When you hear “toxic person,” it almost certainly brings a person or two to mind from your past or present. All of us have had – or still have – people in our lives that we’ve realized aren’t good for us, often pulling us into emotionally charged drama that seems persistent and unresolvable.
Relationships with toxic people can be very difficult but they can be even more difficult when you are fighting cancer. You don’t often realize initially that the person might be a toxic influence on you, even after the negativity compounds on your shoulders. You probably feel like they need you, and they may tell you and remind you of that idea on a regular basis. And you probably think of yourself as a good person–someone who sticks by their friends even when they sometimes bring emotional unhealthiness into your life.
On top of that, they tend to be expert manipulators, sensitive to your reactions and mannerisms and quick to turn the situation on you.
That’s why it’s so important to stay focused on this most important fact: if you’re going to remove them from your lives, it’s not just about you.
IT’S NOT ME, IT’S YOU
When you get locked into a toxic relationship, whether it be with a friend, family member, or significant other, what others often say is something to the effect of, “Focus on yourself, on your needs, not them.”
While that is true, to an extent, it’s what also tends to be most difficult for so many of us. It feels selfish. If I’m going to push someone out of my life because of how they make me feel, is that really a kind thing to do? Maybe you answer yes, in which case you probably don’t deal too often with toxic people. Those who tend to deal with these individuals usually find themselves there because they’re highly compassionate.
So flip the script. It’s not about you or what you need. It’s about them and what they need. When you listen to them, indulge their antics and hysteria, allow them to control conversations, and constantly make you feel belittled or inadequate, that’s because they have a problem. A problem you can’t fix. And trying to fix it – trying to fix them – is, in truth, of greatest disservice to them, not you. It keeps them from learning to mature, to deal with their problems, and to understand how to build meaningful relationships with others.
So, with that in mind, how do you remove these people from your life?

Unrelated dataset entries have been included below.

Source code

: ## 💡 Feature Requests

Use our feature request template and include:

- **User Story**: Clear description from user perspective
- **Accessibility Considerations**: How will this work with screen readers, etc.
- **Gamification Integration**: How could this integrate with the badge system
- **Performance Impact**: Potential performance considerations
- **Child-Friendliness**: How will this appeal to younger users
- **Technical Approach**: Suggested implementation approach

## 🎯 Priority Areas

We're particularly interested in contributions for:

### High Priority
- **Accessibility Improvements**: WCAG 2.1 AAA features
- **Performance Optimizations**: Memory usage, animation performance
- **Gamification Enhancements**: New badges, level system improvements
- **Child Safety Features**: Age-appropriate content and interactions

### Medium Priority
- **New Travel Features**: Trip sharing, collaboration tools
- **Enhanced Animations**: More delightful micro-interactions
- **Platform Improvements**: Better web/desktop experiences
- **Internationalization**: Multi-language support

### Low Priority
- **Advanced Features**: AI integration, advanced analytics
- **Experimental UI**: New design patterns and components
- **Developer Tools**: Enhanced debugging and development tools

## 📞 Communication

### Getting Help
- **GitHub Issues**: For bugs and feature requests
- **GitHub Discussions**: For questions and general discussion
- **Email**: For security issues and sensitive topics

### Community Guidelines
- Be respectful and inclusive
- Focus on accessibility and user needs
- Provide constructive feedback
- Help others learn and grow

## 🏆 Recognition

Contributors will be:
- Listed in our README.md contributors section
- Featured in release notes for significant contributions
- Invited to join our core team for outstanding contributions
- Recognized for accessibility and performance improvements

Or, at the very least, how do you take a step back and draw some boundaries?
Here are a few important steps to take.
MAKE UP YOUR MIND
One of the most difficult things to realize and admit is that someone is, in fact, a poor influence on you. After all, you’re likely close to them and feel a sense of loyalty. And, to make matters more difficult, they might not even realize the extent of the effect they’re having on you.
When you let someone push you around, they might even come to see you as a gift, a valuable confidant and friend. You might even garner a sense of importance from your relationship with them.
However, realizing the unhealthiness of the relationship and owning that is a really important first step. No back and forth about how they mean well or how they are truly a good person deep down – just a recognition that they are having a severely negative effect on your emotional well-being and that something has to change for you to improve your own life in a healthy way.
Write it down if you need to, and find someone you can trust to discuss the issue with to help boost your confidence in your final decision that something needs to be done.
BE HONEST WITH THEM
While ignoring them might seem like the easiest course of action, and might be necessary in some situations, it’s not best for either of you.
Ignoring them or just walking away doesn’t clearly draw any lines of acceptable and unacceptable behavior, meaning that, when the opportunity presents itself, they’ll continue to act as they always have and expect you to respond as always.
While you shouldn’t try to change them by pointing out their toxic behavior, you should be clear and honest with them so that they understand how they have affected you. They might not listen, and they might still berate and degrade you – but, at least, you have been truthful and have shown them kindness, even if they can’t see it right now.
SOLIDIFY AND SUSTAIN YOUR BOUNDARIES
After confronting them, make sure they understand you were serious. They might see it as posturing, hoping that things will go back to normal. Make it very clear that things have changed, and make sure you stay aware of your own behavior if you continue interacting with them. Relationships can be habitual, and it’s not easy to change how you interact with someone on a fundamental basis.
Also, they might try to make you feel guilty, maybe claiming that they’ve been going through a difficult time and just need some friendly support. It’s important not to fall into these traps. Remember, you made up your mind – something has to change. Even if, in the moment, you feel sympathetic and caring towards them, you must remember that this is the best thing for everyone involved. At the end of the day, none of this is easy. But recognizing that it’s the healthiest, best option for everyone involved and taking some solid, specific steps towards resolving the problem makes it much more manageable.